### PROMPT
Print the stretch of the listing from the line containing "Which series has" through the end of the listing, word for word. Leave out the picture markers.

──────────

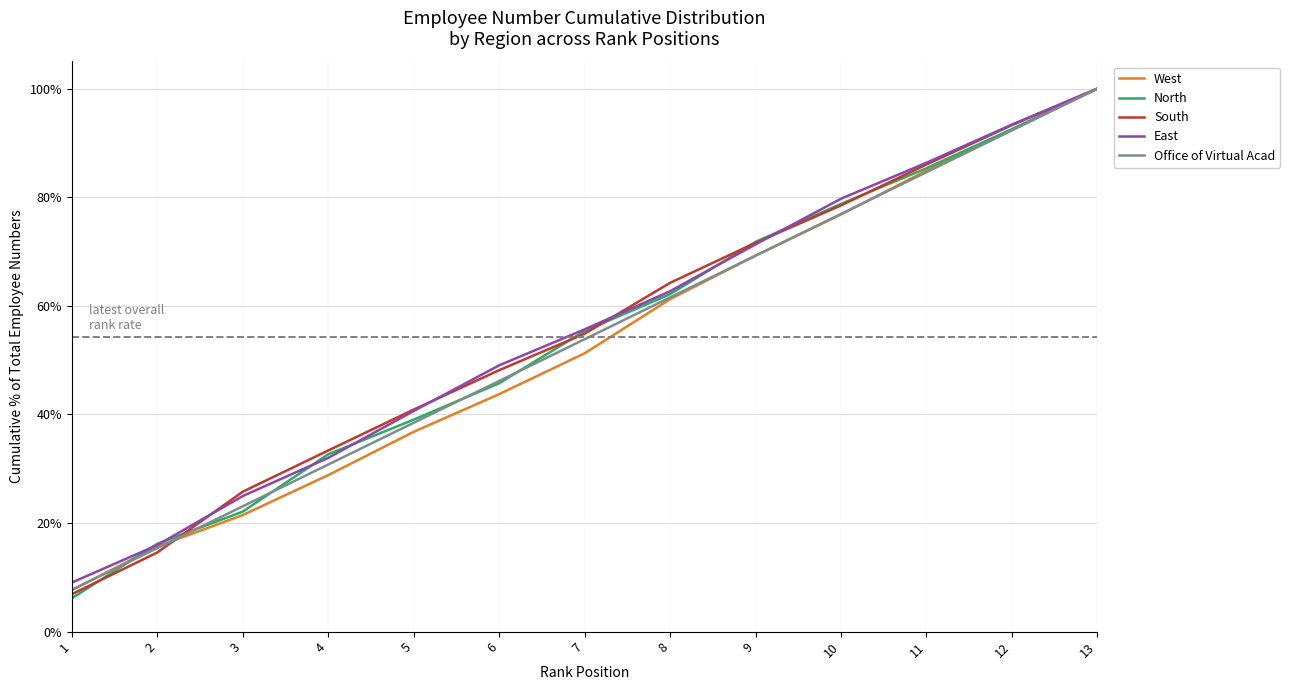

What is the difference between the second highest and minimum values in the East series?

84.3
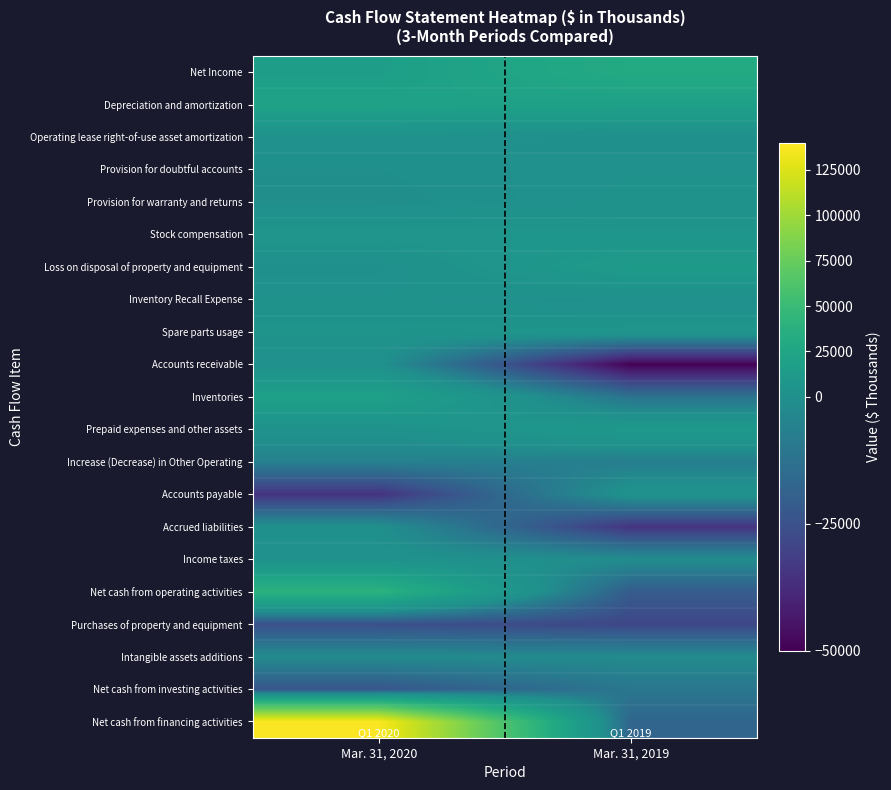

Which label corresponds to the largest value in the chart?

Mar. 31, 2020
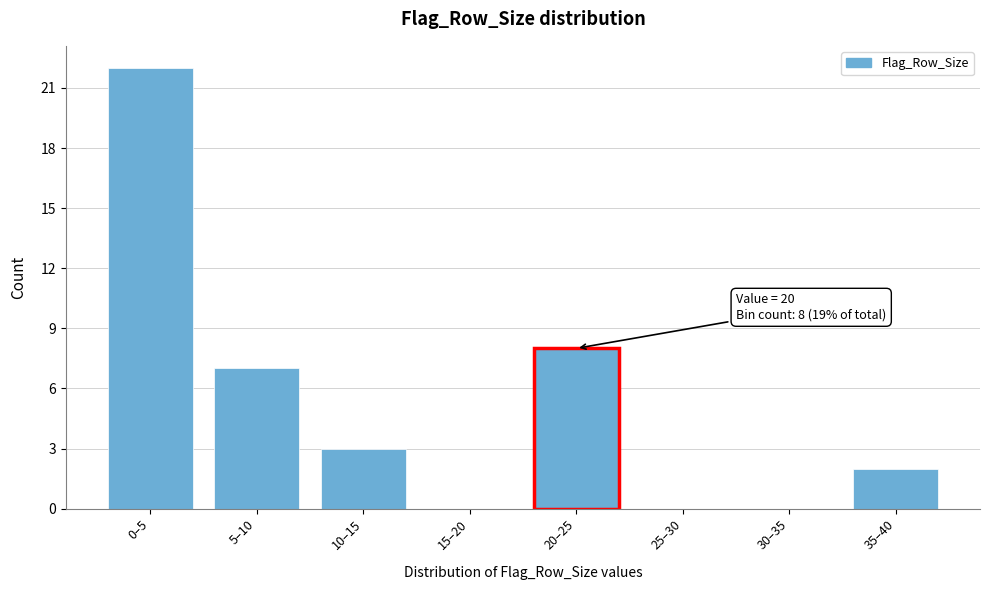

Reading left to right, transcribe all the data shown in this chart.

0–5=22	5–10=7	10–15=3	15–20=0	20–25=8	25–30=0	30–35=0	35–40=2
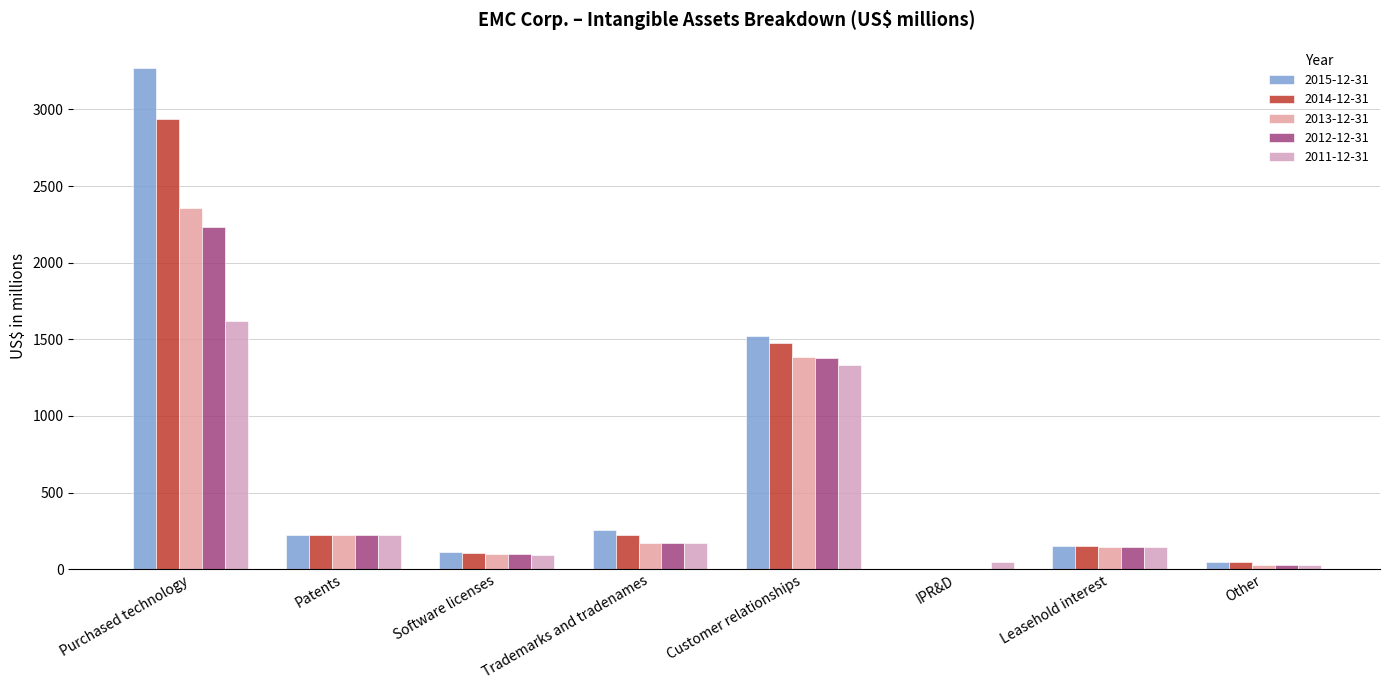

Which has a higher value, Leasehold interest or Patents?

Patents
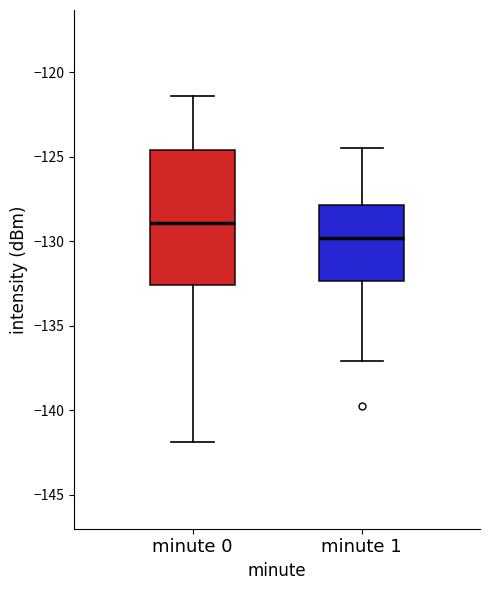

Where does the upper whisker of the box for minute 1 end on the y-axis? The values are not printed on the chart, so give them approximately, as read against the axis.

-124.5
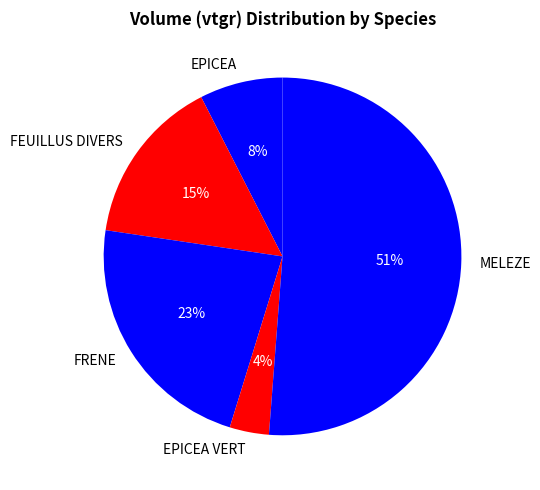

To the nearest percent, what portion does FEUILLUS DIVERS represent?

15%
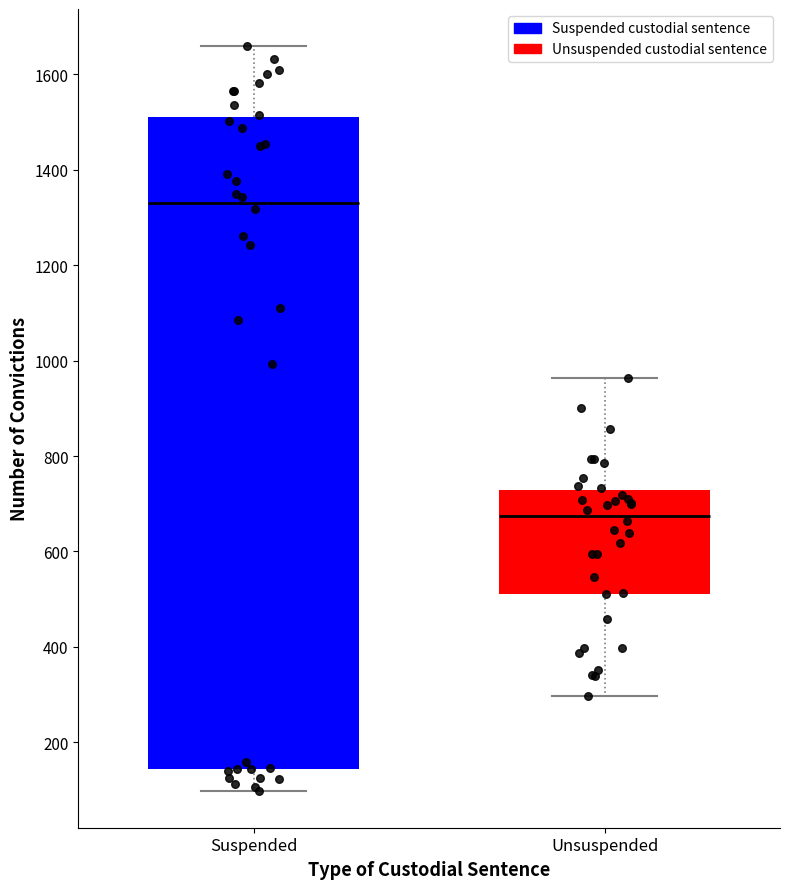

Which box's median line is the lowest?

Unsuspended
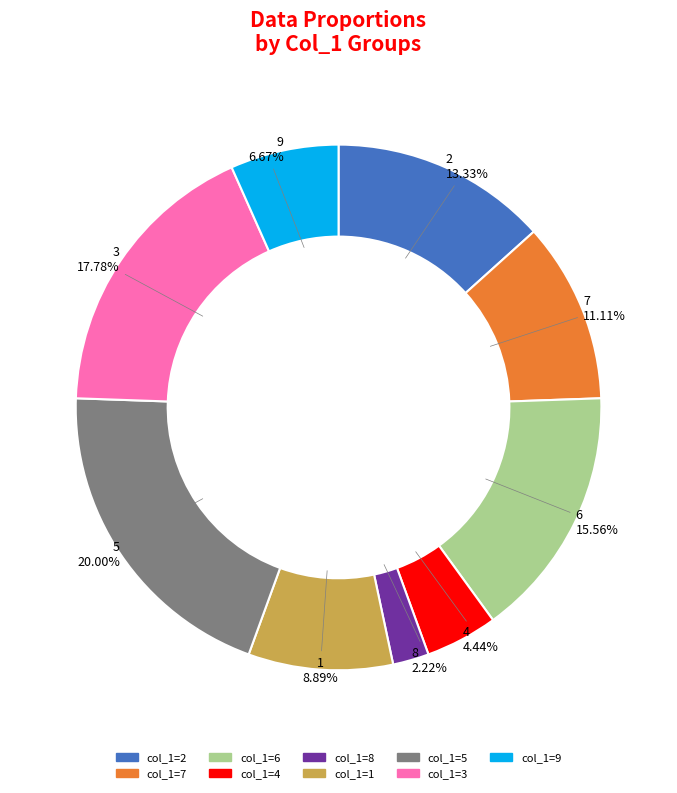

Does any single category account for the majority?

No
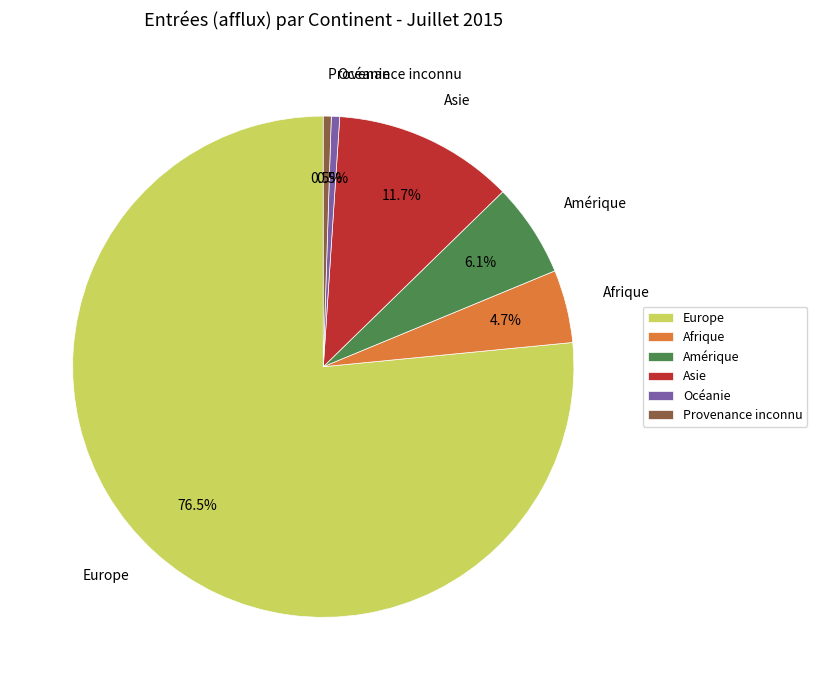

To the nearest percent, what is the difference between the largest and smallest slice percentages?

76%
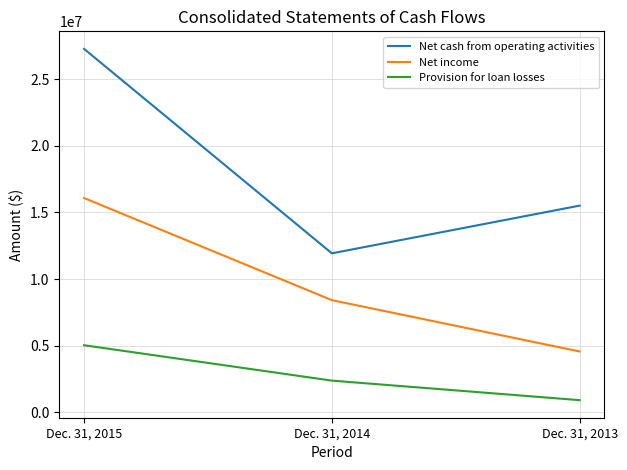

Where does the Net cash from operating activities series first go above 15512000?

Dec. 31, 2015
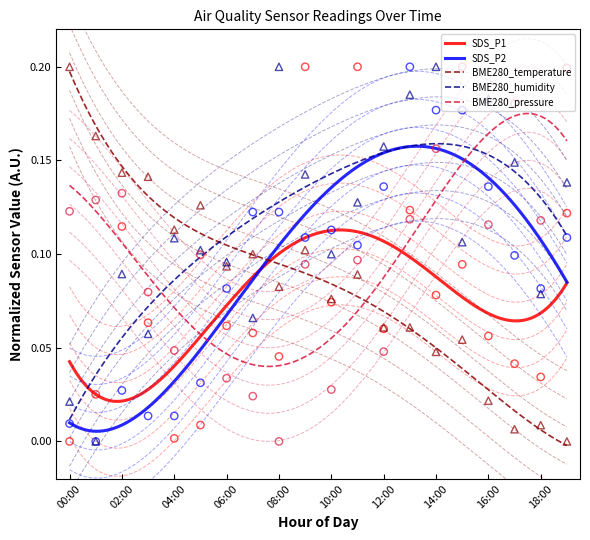

Which series has the largest total across all categories?

BME280_humidity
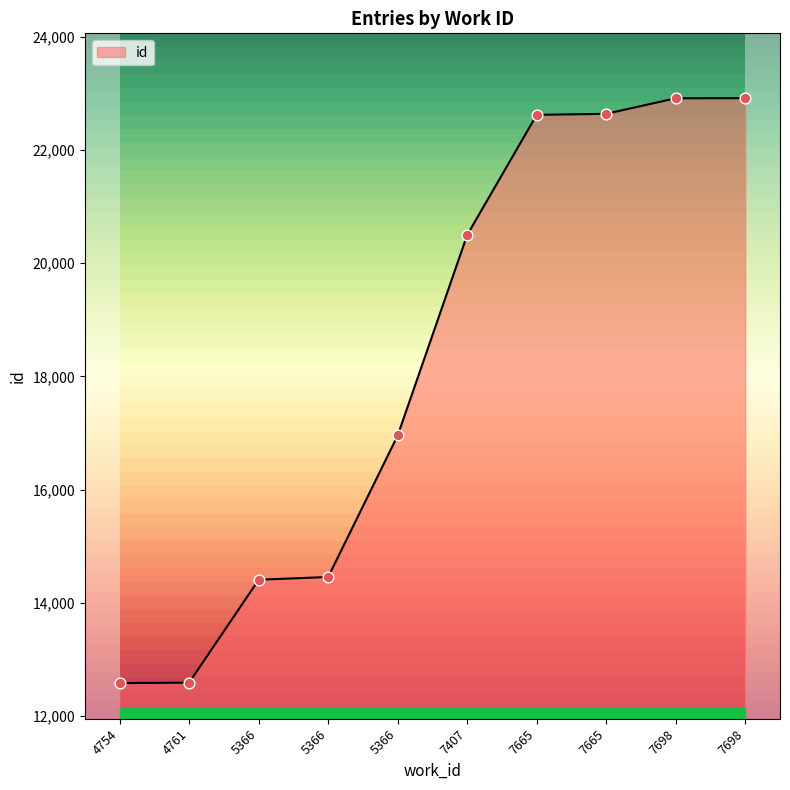

What is the change in value from 7407 to 7698?

+2415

──────────

### TASK RESPONSE
Which series has the largest total across all categories?

BME280_humidity

What is the change in value from 7407 to 7698?

+2415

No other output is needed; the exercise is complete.